According to a Quartz report, a group of anonymous Anglophone separatist scholars, technocrats, and developers were behind the establishment of AmbaCoin.
The group is reportedly seeking to tie AmbaCoin to a traditional fiat currency that would allow the region to stop relying on the Central African franc (CFA).
AmbaCoin, with tailored-made features, was an ERC20 crypto-currency that relies on Ethereum as the parent chain. The developers boost the crypto’s transparency, confidentially and low transaction cost.

Separatists argued that the use of cryptocurrency is vital for secession as it would allow a flow of foreign direct investment absent in the control of the central Cameroonian government.
As digital currencies move from the periphery of the finance world to the mainstream, crypto-assets service providers have come under increased scrutiny worldwide.
In Africa’s most developed economy, the collapse of a Bitcoin trader late last year, alleged to be the country’s largest Ponzi scheme, and other cases of market abuse have highlighted the need for tighter rules.
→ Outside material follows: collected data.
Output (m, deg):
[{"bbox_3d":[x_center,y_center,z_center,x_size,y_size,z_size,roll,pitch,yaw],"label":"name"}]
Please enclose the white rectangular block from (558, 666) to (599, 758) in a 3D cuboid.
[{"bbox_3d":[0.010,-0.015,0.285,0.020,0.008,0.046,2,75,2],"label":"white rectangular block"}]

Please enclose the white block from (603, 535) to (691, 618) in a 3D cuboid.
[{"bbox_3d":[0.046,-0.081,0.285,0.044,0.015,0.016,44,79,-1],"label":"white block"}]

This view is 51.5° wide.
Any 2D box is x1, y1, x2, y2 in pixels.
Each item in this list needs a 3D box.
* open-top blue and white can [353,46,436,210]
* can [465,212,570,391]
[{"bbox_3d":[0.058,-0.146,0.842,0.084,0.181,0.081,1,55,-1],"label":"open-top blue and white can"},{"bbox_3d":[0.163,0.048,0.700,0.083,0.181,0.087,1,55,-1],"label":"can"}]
Across the world, several companies now accept cryptocurrency payments. Think PayPal, Microsoft, Tesla, etc, and countries like China, Nigeria, France, El Salvador, etc, have also created their own cryptocurrencies.
Cryptocurrency adoption in Africa
Nigeria has become the first African nation to roll out a digital currency. Dubbed the eNaira, the issuance comes after the Central Bank of Nigeria (CBN) earlier in February outlawed banks and financial institutions from transacting or operating in cryptocurrencies as they posed a threat to the financial system.

Now, however, the CBN has joined a growing list of emerging markets betting on digital money to cut transaction costs and boost participation in the formal financial system.
Ghana is looking at allowing a digital currency pilot following the launch of a fintech regulatory and innovation live testing pilot. Ghana has christened the digital currency project, E-Cedi.
After a four-year ban, the Moroccan Central Bank has formed an exploratory committee to determine the positive and drawbacks of a regulated digital currency ecosystem to its economy.
In North Africa, Tunisia is exploring ways to advance its e-dinar, a blockchain-based digital version of the Tunisian dinar that has been on issuance through the government’s post office over the last five years.
The Central Bank of Madagascar has embarked on a two-phased project to study the issuance of a digital currency called e-Ariary that will entail analysis, design, and experimentation before implementation.
The “mushrooming of private cryptocurrencies” has also sparked interest in a regulated digital ecosystem in Kenya, with the country’s central bank saying it has initiated discussions with global players about central bank digital currencies.
With Cameroon looking to regulate cryptocurrency, will the West African country be the next African nation to launch a digital currency?